Julissia's interactions with her mom were as if she were "like a stranger," a family friend told Inside Edition Digital.
Julissia Batties, the 7-year-old who died of injuries in a Bronx apartment, barely had a relationship with her mother when she was brought to live with her last year, a friend of the family said. “She never used to really talk about her mom. If you asked me it was like she didn't exist to her,” Jalissa Jacob told Inside Edition Digital.
In fact, the weekend trip that led to mom, 35-year-old Navasia Jones, regaining custody of Julissia was likely the first time the girl spent the night at her mom’s home in the Mitchel Houses, an affordable housing complex, Jacob said.
“To my understanding, it was [the first time,]” Jacob said. “She’ll have little visits or if there was a function she’ll come, but that was right about it.”
Jacob said that Julissia tended to be shy and reserved around people she didn’t know. That’s what the girl was like around her mom when Jacob saw the pair of them together at gatherings or parties, she said.
“It would just be like a stranger. She'll be quiet and shut down. More so [keeping] to herself,” Jacob recalled of Julissia’s interactions with her mom. “She wouldn't be happy to see her or anything.”
But when Julissia was around people she knew and was familiar with, her demeanor was entirely different. “When she got used to you, that was it,” Jacob said. “Always smiling, happy.”
Jacob said she lived in the building next to Julissia and her grandmother Yolanda Davis in Brooklyn. Every time she visited the family, “she would just be waiting at the door with [her toys,] Elsa and Anna.”
In addition to her love of Disney’s Frozen, Julissia also enjoyed watching TikTok videos and learning the viral dances. “She can’t really dance, but she got the hang of some of them,” Jacob recalled.

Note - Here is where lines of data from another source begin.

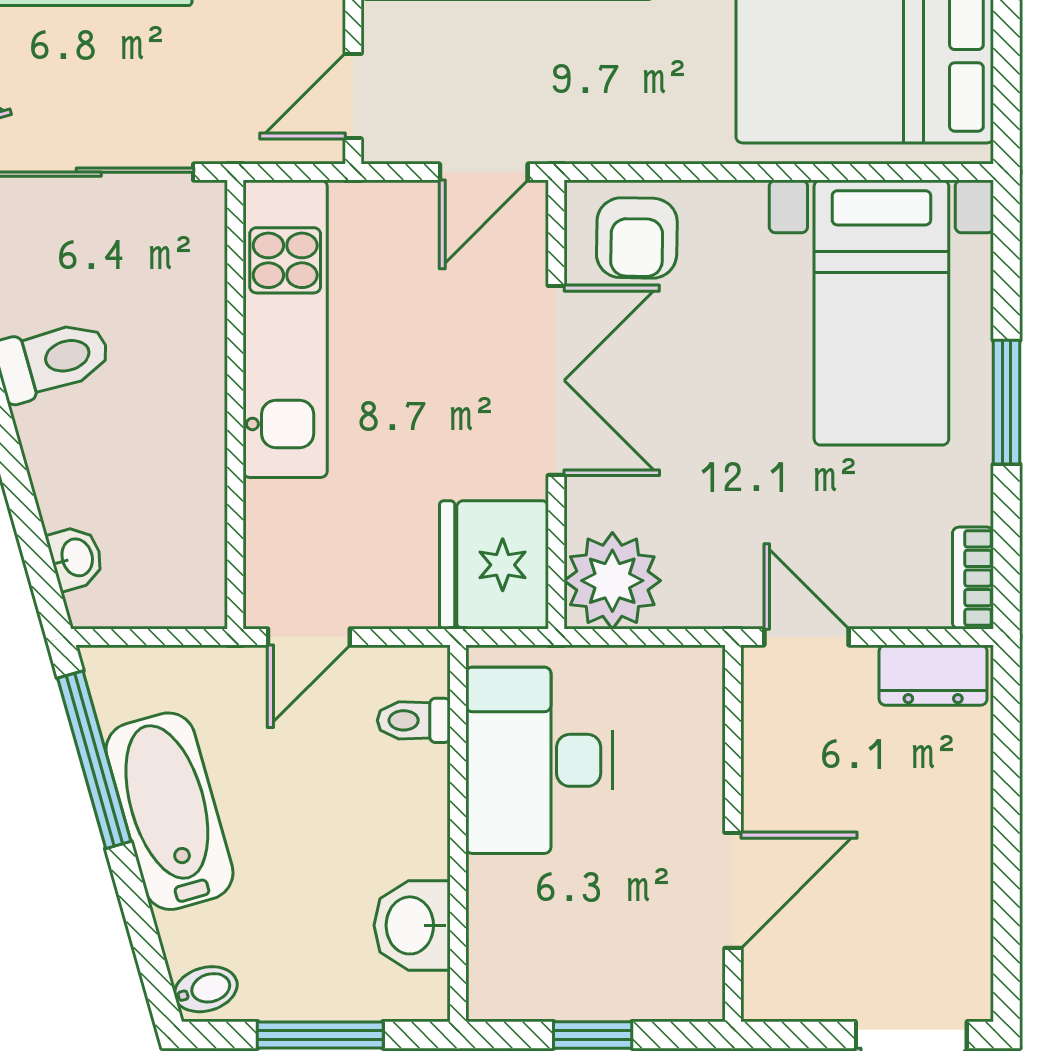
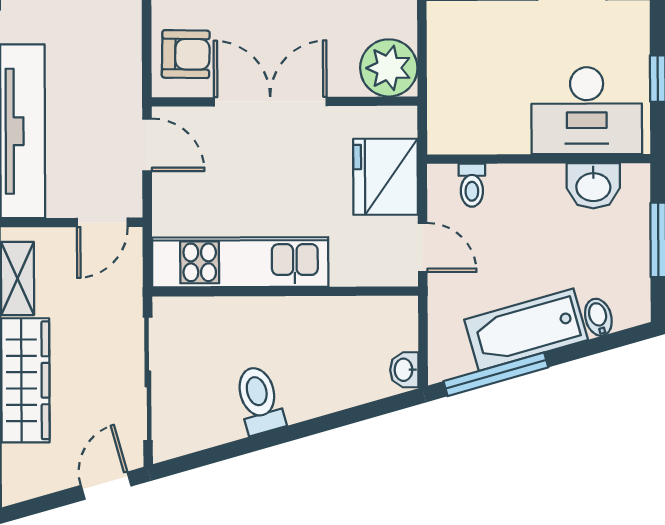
door: (353, 96) -> (102, 222), hinge flipped
washbasin: (76, 558) -> (404, 370), moved, turned -74
fridge: (494, 565) -> (386, 177), moved, turned 90
desk: (539, 760) -> (587, 111), moved
bidet: (206, 989) -> (598, 317), moved

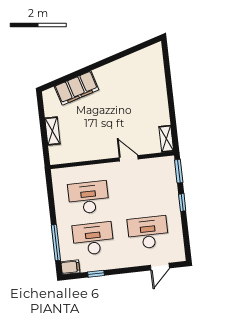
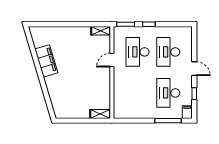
filing cabinet: (77, 88) -> (46, 61), moved
shelving: (52, 131) -> (100, 114), moved
desk: (88, 198) -> (137, 52), moved
door: (160, 267) -> (194, 69), moved

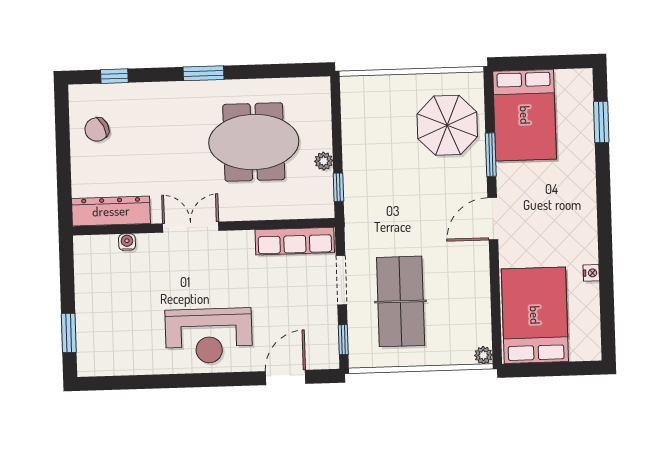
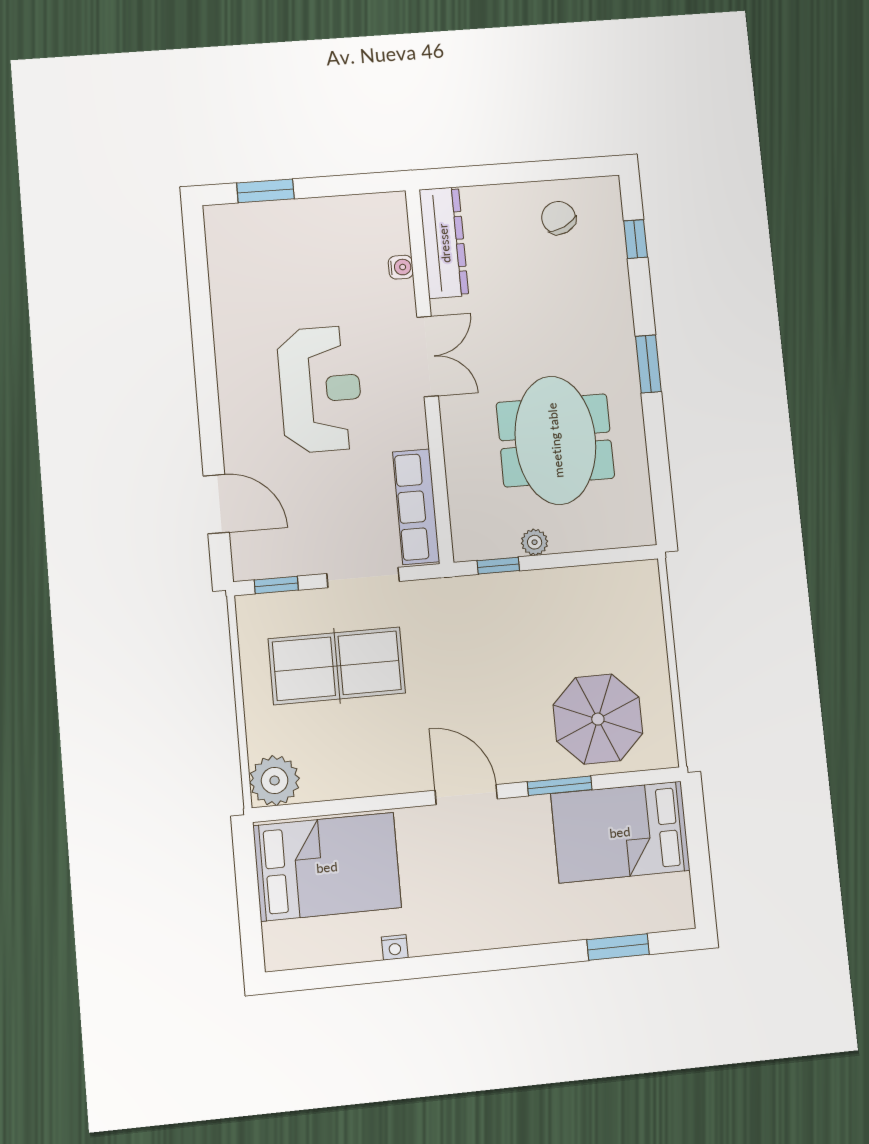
reception desk: (209, 336) -> (320, 389), moved, turned 180
plant: (483, 355) -> (275, 781), width x1.88, depth x1.88

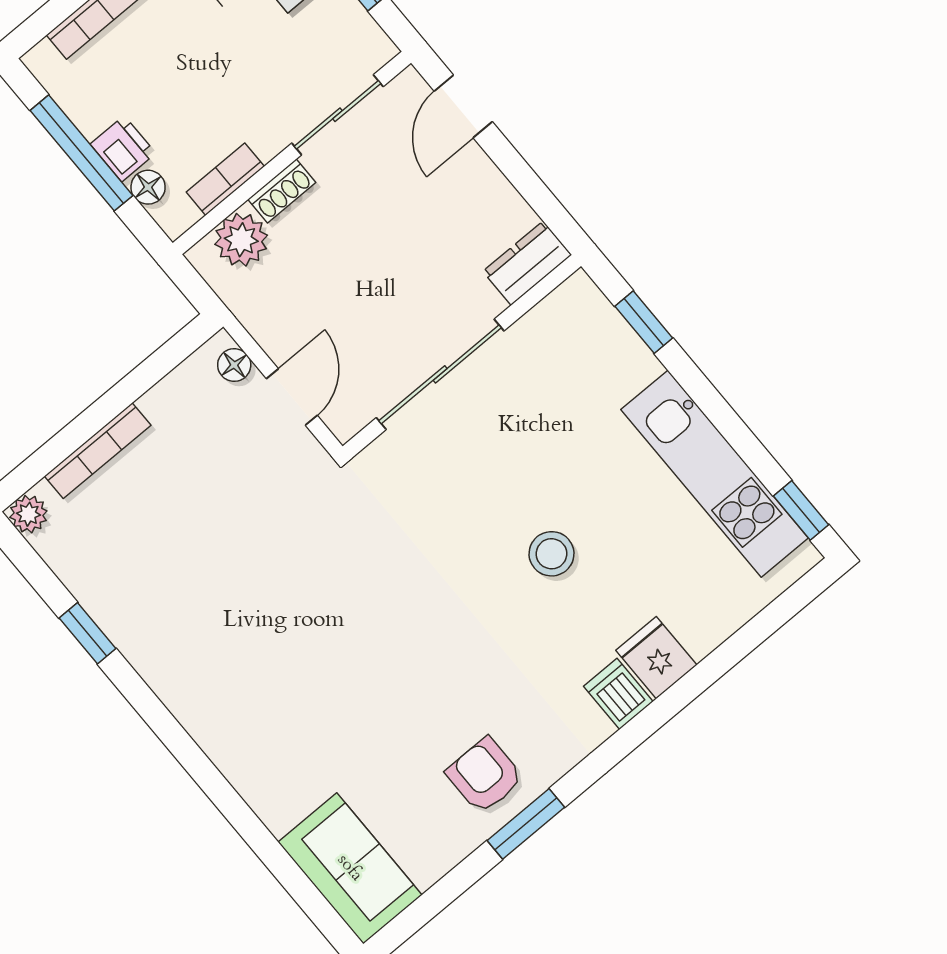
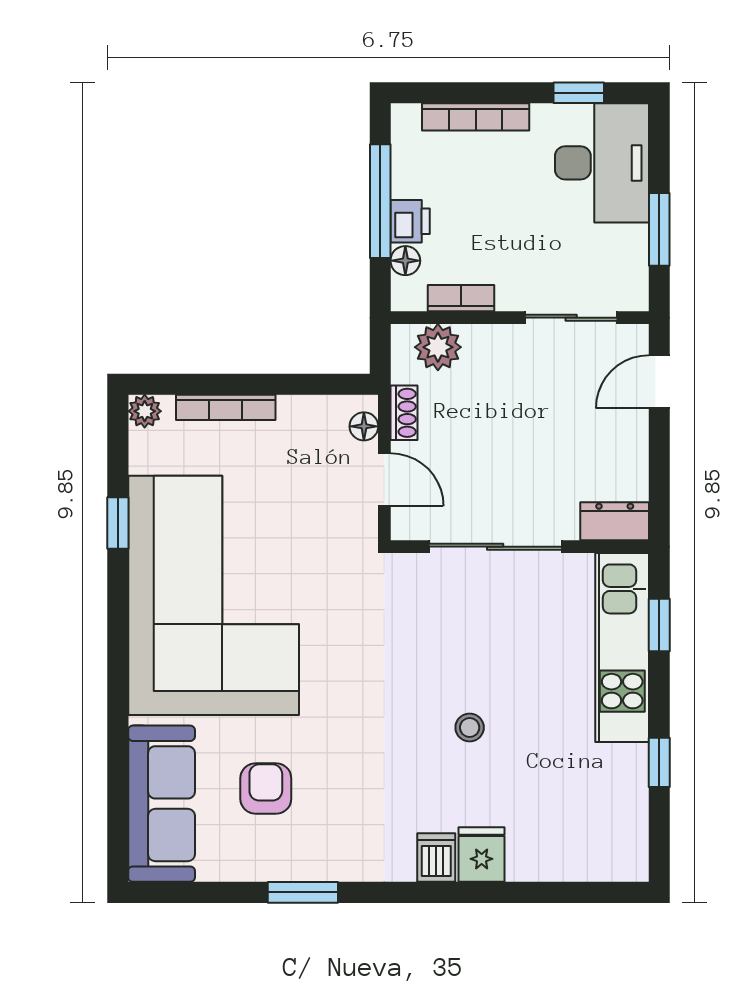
shoe rack: (282, 191) -> (404, 413), moved, turned -90
door: (292, 397) -> (384, 480), hinge flipped
kitchen unit: (715, 474) -> (622, 648), moved
window: (801, 510) -> (659, 762), moved
stool: (551, 554) -> (470, 728), width x0.73, depth x0.73
corner sofa: (226, 627) -> (214, 595), added
armchair: (485, 775) -> (266, 789), moved
sofa: (350, 868) -> (162, 804), width x1.36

Julissia also spent a lot of time with her cousins, and even though her dad Julius Batties did not live with them, she also enjoyed spending time with her dad, Jacob said. “She loved him,” Jacob said. “She's always taking his hat. She'll wear it and she'll just walk around.”
But there was nothing Julissia loved more than spending time with her grandmother Yolanda Davis. Jacob said she’d often take the neighborhood kids to the park together, but Julissia would always prefer to stay behind with her grandmother, or wait until her grandmother could take her to the park.
The pair also went to church together every Sunday. “If you go over there on a Sunday before a certain time, you’ll see her showing off her dress of the day,” Jacob recalled.
Julissia had been living with Davis since she was just days old, when her mom lost custody of her, until around March 2020, when Davis allowed her to spend the weekend with her mom.
Julissia was never returned, and the Administration for Children’s Services (ACS) allowed Julissia to stay with her mom in the Mitchel Houses, an affordable housing complex in the Bronx, “because of the pandemic,” Davis told WPIX.
Davis had been trying to get her back ever since.
“I've tried my hardest to regain custody of her to have a normal life," Davis said in a statement on GoFundMe. "Due to the pandemic there was limited resources, assistance and unfortunately the courts were closed and my voice fell on deaf ears.”
Julissia was found unconscious at her mom’s home last week and pronounced dead at the hospital, police said. Her death has been deemed a homicide, according to the NYPD.
Jacob said when went to the Mitchel Houses a few days ago, neighbors told her they recalled seeing bruises on Julissia in the days before her death. “She told one of the neighbors, ‘My mommy did it,’” Jacob said.
Davis said “there were abdominal injuries to Julissia. Old ones and new ones,” and she also claimed she also had trauma to her face and arms, WPIX reported.
Jacob said she doesn’t know why ACS allowed Julissia to stay with Jones, or why they didn’t intervene earlier.
“They bother and harass people for less,” she said. “It is unacceptable.”
An ACS spokesperson told Inside Edition Digital, "Our top priority is protecting the safety and wellbeing of all children in New York City."
No one has been charged in relation to Julissia’s death. Authorities are continuing to investigate the incident, the NYPD told Inside Edition Digital.
ACS is working with the NYPD to investigate.